● ASSIGNMENT
Beginning with the line that contains "December 30, 2020" and ending with the line that contains "Schiffe in Star Citizen kaufen", reproduce the lines of the entries below exactly, omitting pictures.

+ + +

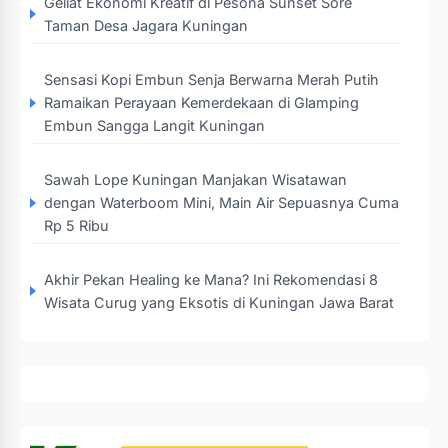
Geliat Ekonomi Kreatif di Pesona Sunset Sore
Taman Desa Jagara Kuningan
Sensasi Kopi Embun Senja Berwarna Merah Putih
Ramaikan Perayaan Kemerdekaan di Glamping
Embun Sangga Langit Kuningan
Sawah Lope Kuningan Manjakan Wisatawan
dengan Waterboom Mini, Main Air Sepuasnya Cuma
Rp 5 Ribu
Akhir Pekan Healing ke Mana? Ini Rekomendasi 8
Wisata Curug yang Eksotis di Kuningan Jawa Barat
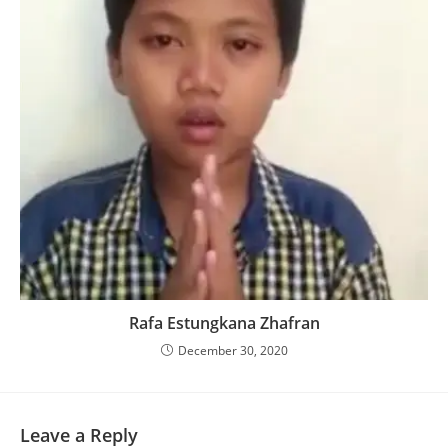
Rafa Estungkana Zhafran
December 30, 2020
Leave a Reply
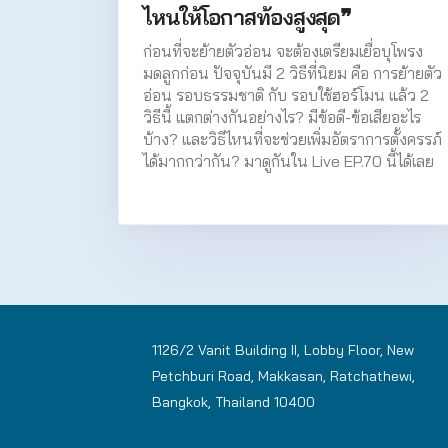
ไหนให้โอกาสท้องสูงสุด❞
ก่อนที่จะย้ายตัวอ่อน จะต้องเตรียมเยื่อบุโพรง
มดลูกก่อน ปัจจุบันมี 2 วิธีที่นิยม คือ การย้ายตัว
อ่อน รอบธรรมชาติ กับ รอบใช้ฮอร์โมน แล้ว 2
วิธีนี้ แตกต่างกันอย่างไร? มีข้อดี-ข้อเสียอะไร
บ้าง? และวิธีไหนที่จะช่วยเพิ่มอัตราการตั้งครรภ์
ได้มากกว่ากัน? มาดูกันใน Live EP.70 นี้ได้เลย
1126/2 Vanit Building II, Lobby Floor, New
Petchburi Road, Makkasan, Ratchathewi,
Bangkok, Thailand 10400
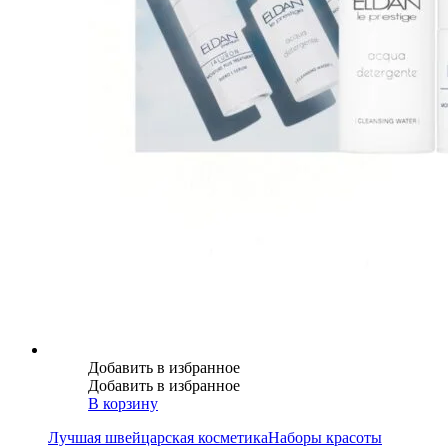
Добавить в избранное
Добавить в избранное
В корзину
Лучшая швейцарская косметика
Наборы красоты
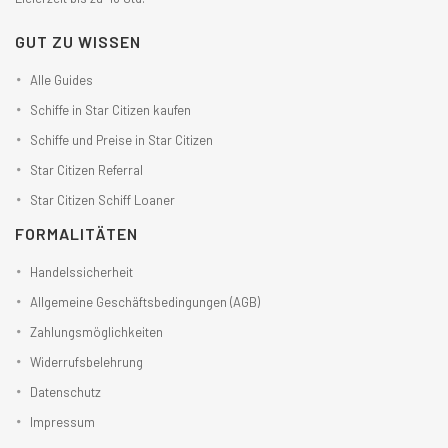
GUT ZU WISSEN
Alle Guides
Schiffe in Star Citizen kaufen
Schiffe und Preise in Star Citizen
Star Citizen Referral
Star Citizen Schiff Loaner
FORMALITÄTEN
Handelssicherheit
Allgemeine Geschäftsbedingungen (AGB)
Zahlungsmöglichkeiten
Widerrufsbelehrung
Datenschutz
Impressum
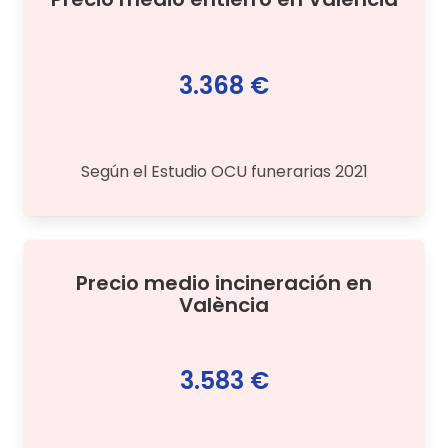
3.368 €
Según el Estudio OCU funerarias 2021
Precio medio
incineración
en
València
3.583 €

+ + +

● EXPECTED ANSWER
December 30, 2020
Leave a Reply
ไหนให้โอกาสท้องสูงสุด❞
ก่อนที่จะย้ายตัวอ่อน จะต้องเตรียมเยื่อบุโพรง
มดลูกก่อน ปัจจุบันมี 2 วิธีที่นิยม คือ การย้ายตัว
อ่อน รอบธรรมชาติ กับ รอบใช้ฮอร์โมน แล้ว 2
วิธีนี้ แตกต่างกันอย่างไร? มีข้อดี-ข้อเสียอะไร
บ้าง? และวิธีไหนที่จะช่วยเพิ่มอัตราการตั้งครรภ์
ได้มากกว่ากัน? มาดูกันใน Live EP.70 นี้ได้เลย
1126/2 Vanit Building II, Lobby Floor, New
Petchburi Road, Makkasan, Ratchathewi,
Bangkok, Thailand 10400
Добавить в избранное
Добавить в избранное
В корзину
Лучшая швейцарская косметика
Наборы красоты
GUT ZU WISSEN
Alle Guides
Schiffe in Star Citizen kaufen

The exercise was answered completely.